In Belgien, den Niederlanden, Frankreich ist das Maskentragen im Freien in vielen Regionen vorgeschrieben, in Spanien landesweit.

Beherbergungsverbot

Zahlreiche Bundesländer haben im Zuge der steigenden Zahlen Beherbergungsverbote für Bürger aus Corona-Hotspots verhängt, also aus innerdeutschen Regionen, in denen der Grenzwert 50 überschritten ist. Der Hamburger Virologe Schmidt-Chanasit hält das nicht für sinnvoll. Innerdeutsche Reisen seien nicht der Grund für die steigenden Zahlen. Die Infektionsherde seien stets in den betroffenen Städten selbst entstanden.

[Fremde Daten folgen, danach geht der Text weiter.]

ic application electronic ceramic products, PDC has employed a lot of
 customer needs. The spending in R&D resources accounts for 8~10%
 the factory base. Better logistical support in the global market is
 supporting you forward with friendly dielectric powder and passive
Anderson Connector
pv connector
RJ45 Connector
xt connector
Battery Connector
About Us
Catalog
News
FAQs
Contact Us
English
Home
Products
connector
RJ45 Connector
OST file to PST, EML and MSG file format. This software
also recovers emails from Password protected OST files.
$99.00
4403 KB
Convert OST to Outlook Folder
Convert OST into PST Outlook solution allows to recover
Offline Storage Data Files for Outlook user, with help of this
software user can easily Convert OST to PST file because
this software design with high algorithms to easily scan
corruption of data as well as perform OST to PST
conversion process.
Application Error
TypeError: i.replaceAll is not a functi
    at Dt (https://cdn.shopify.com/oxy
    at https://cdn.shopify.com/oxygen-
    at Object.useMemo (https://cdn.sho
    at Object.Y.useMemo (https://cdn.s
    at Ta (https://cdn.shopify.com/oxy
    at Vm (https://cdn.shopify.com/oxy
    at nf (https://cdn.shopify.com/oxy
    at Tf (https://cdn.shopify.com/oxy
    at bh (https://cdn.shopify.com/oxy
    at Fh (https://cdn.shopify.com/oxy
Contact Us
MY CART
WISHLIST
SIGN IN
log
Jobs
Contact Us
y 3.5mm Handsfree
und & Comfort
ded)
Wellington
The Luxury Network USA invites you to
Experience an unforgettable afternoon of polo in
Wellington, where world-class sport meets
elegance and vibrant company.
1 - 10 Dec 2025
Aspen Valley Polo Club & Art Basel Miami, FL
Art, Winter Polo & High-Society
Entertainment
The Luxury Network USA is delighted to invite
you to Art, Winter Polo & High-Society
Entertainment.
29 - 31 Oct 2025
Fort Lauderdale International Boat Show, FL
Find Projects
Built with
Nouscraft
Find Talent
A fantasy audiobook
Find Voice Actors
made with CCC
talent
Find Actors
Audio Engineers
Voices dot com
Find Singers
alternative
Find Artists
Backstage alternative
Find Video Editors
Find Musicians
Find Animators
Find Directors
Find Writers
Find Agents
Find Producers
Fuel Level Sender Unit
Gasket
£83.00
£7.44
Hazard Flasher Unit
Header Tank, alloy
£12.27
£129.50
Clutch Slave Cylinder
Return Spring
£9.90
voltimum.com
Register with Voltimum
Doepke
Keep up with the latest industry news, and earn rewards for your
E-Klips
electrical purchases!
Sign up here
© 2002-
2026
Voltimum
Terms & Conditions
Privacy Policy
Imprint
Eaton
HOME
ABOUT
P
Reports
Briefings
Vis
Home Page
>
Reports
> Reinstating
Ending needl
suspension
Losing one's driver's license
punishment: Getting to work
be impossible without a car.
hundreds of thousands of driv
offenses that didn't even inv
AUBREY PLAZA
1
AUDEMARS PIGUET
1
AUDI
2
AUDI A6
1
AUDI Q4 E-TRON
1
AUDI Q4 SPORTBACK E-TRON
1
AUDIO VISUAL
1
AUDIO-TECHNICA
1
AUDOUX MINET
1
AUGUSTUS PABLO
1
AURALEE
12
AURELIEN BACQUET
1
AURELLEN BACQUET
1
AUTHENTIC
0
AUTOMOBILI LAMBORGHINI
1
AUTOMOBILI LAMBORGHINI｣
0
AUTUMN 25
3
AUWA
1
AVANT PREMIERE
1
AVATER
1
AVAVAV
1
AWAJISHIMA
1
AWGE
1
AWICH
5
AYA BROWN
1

Über Beherbungsverbote für Reisende aus Corona-Hotspots wird derzeit noch heftig gestritten.Bei der Eindämmung der Pandemie dürfte diese Maßnahme eine eher geringere Rolle spielen.  (Foto: IMAGO, imago images/Steinach)
Über Beherbungsverbote für Reisende aus Corona-Hotspots wird derzeit noch heftig gestritten.Bei der Eindämmung der Pandemie dürfte diese Maßnahme eine eher geringere Rolle spielen.

Auch der Chef des Kassenärzte-Verbandes, Andreas Gassen, hält das Beherbergungsverbot für unwirksam. Er warnt in der Neuen Osnabrücker Zeitung: "Durch den Wust an nicht nachvollziehbaren Regelungen verlieren wir aber eventuell die Akzeptanz für die Maßnahmen, die wirklich etwas bringen".

Der Epidemiologe Ralf Reintjes hält das Beherbergungsverbot allerdings aus epiemiologischer Sicht für sinnvoll und wirksam. Denn je mehr Durchmischung von Bevölkerungsgruppen stattfinde, desto stärker könne sich das Virus verbreiten. Deshalb sei es wichtig, Reisen bis aufs Minimum zu reduzieren. Im Urlaub habe man in der Regel mehr Kontakte mit Menschen aus anderen Regionen, das sei in Corona-Zeiten schwierig, diese Kontakte sollten dringend minimiert werden. Reintjes sieht eher ein Problem darin, wie diese Maßnahme kommuniziert wird.